#### [ABOUT THIS EXERCISE]
Count the lines in the rows below that contain the string "minimum". Reply with the number alone.

#### [RECORDS FOR THE TASK]
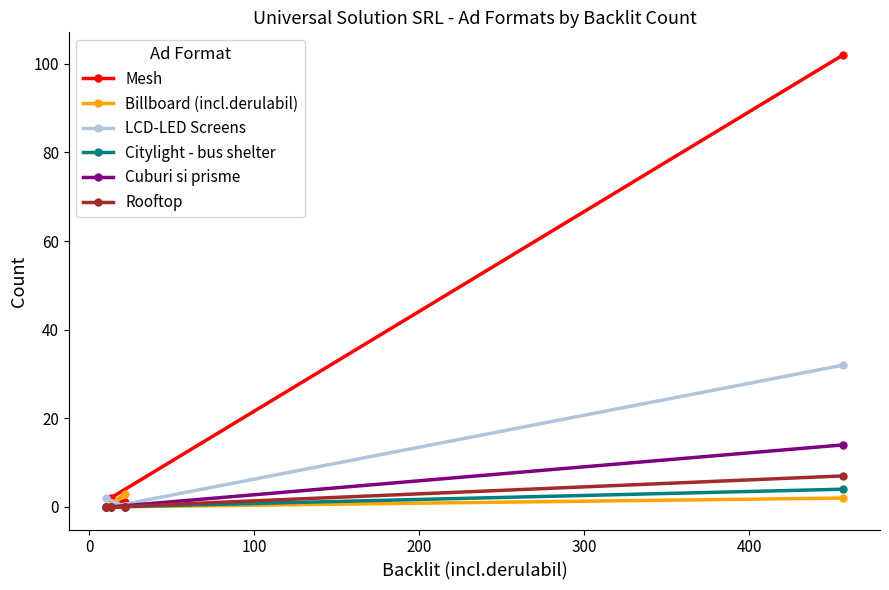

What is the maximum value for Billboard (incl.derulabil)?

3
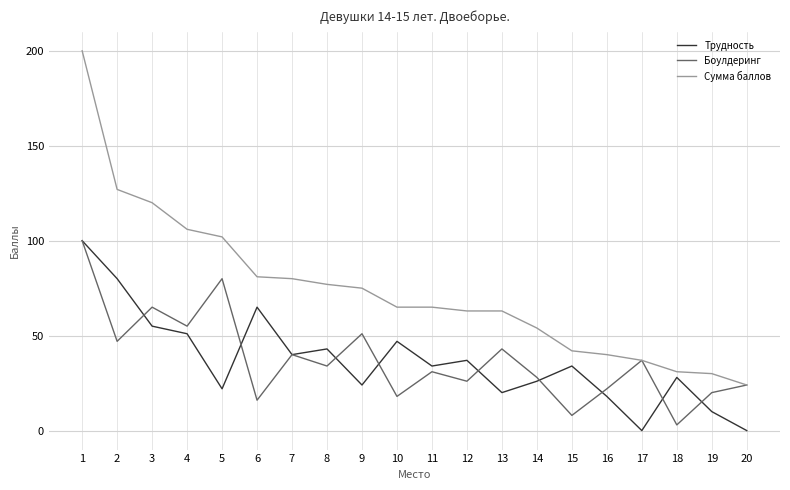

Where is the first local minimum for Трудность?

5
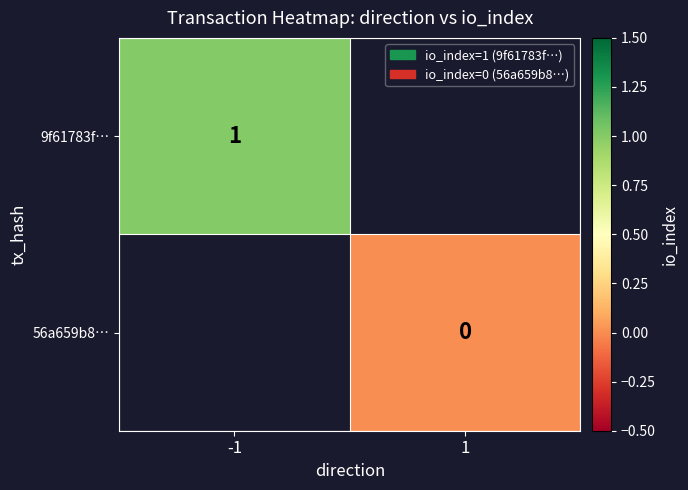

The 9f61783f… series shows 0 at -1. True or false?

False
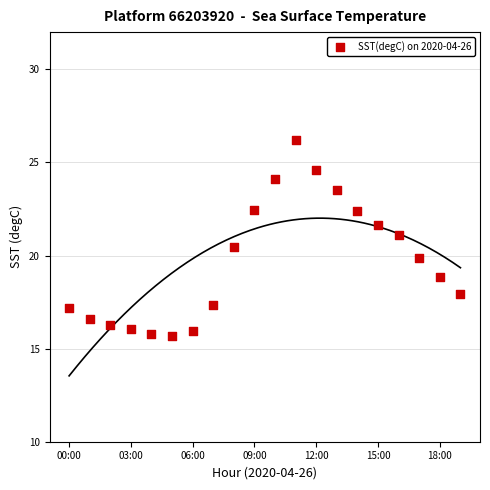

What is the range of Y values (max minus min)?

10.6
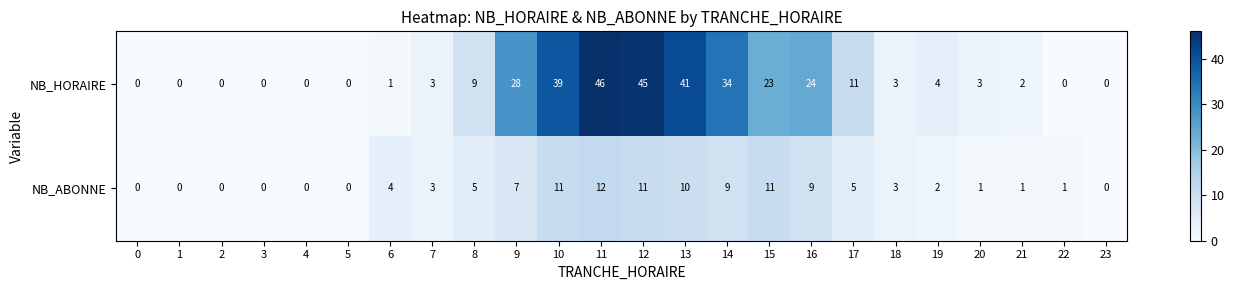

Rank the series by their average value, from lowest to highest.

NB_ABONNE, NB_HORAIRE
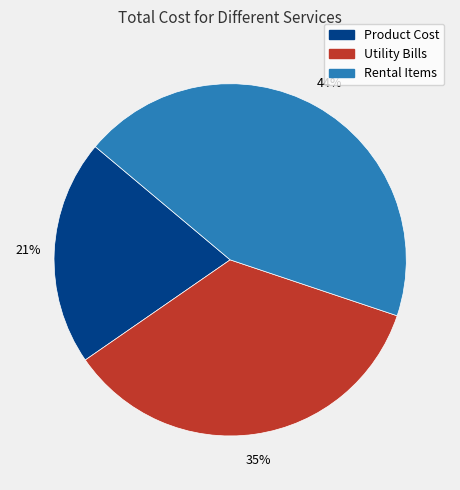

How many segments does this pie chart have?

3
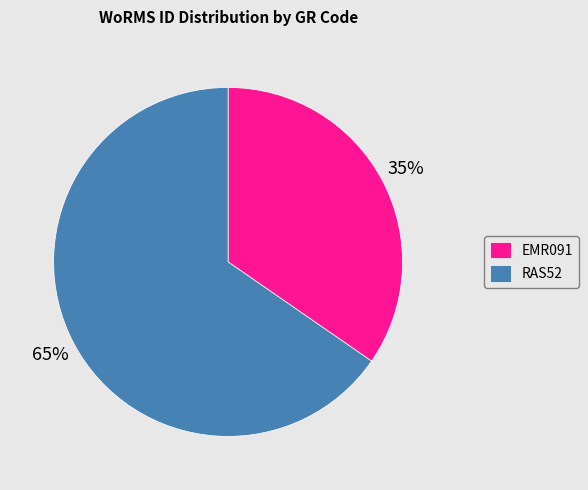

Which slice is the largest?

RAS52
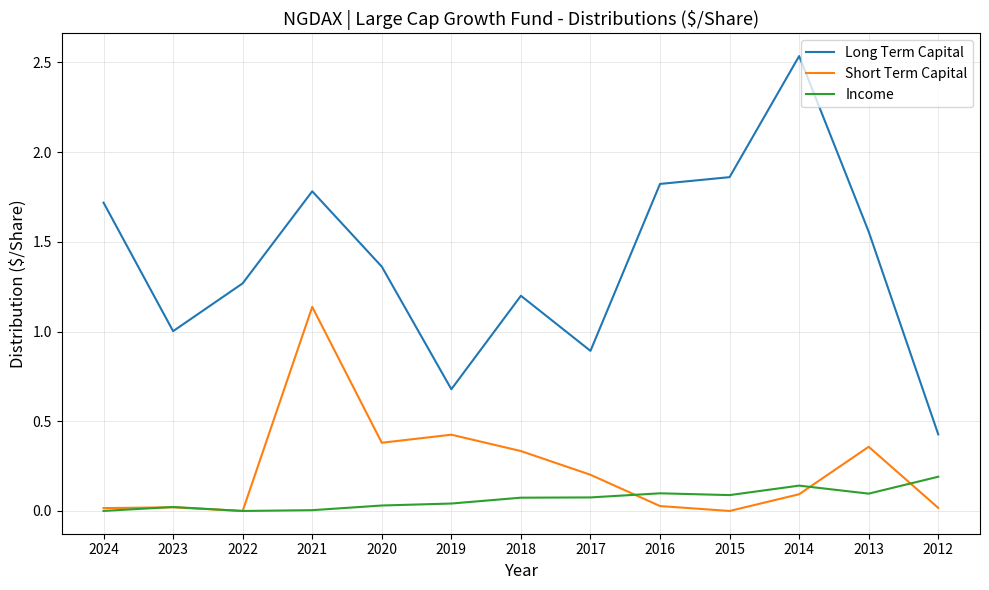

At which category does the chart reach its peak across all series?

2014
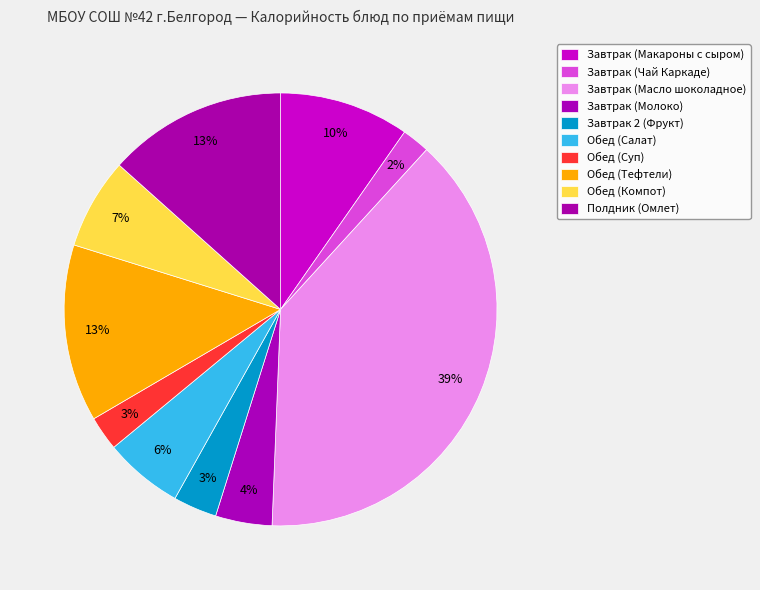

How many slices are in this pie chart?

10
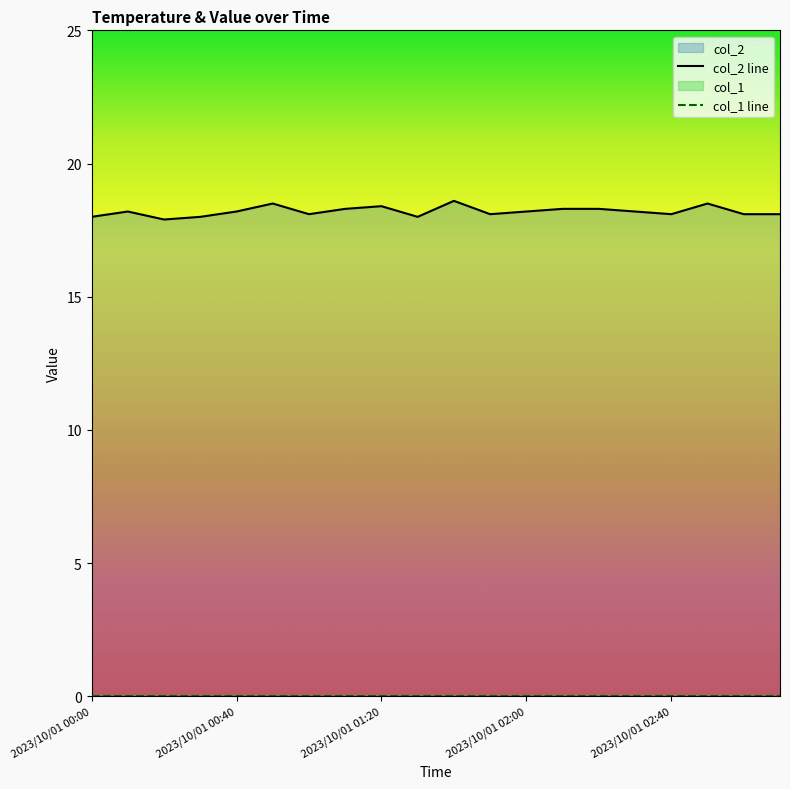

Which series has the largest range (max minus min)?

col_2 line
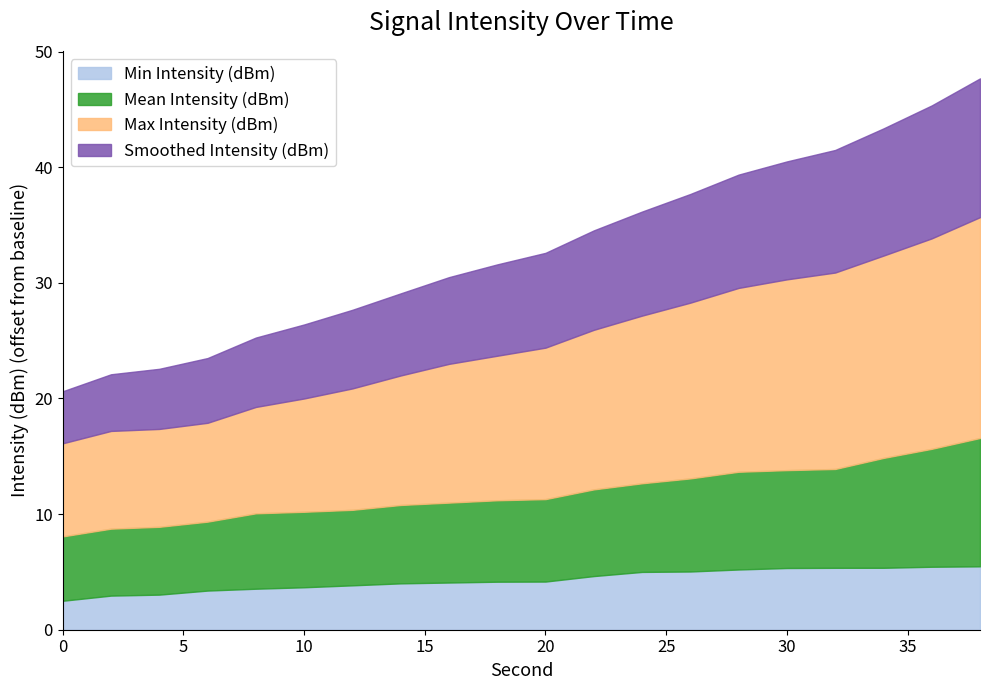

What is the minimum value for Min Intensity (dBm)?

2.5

#### [WRITTEN RESPONSE]
2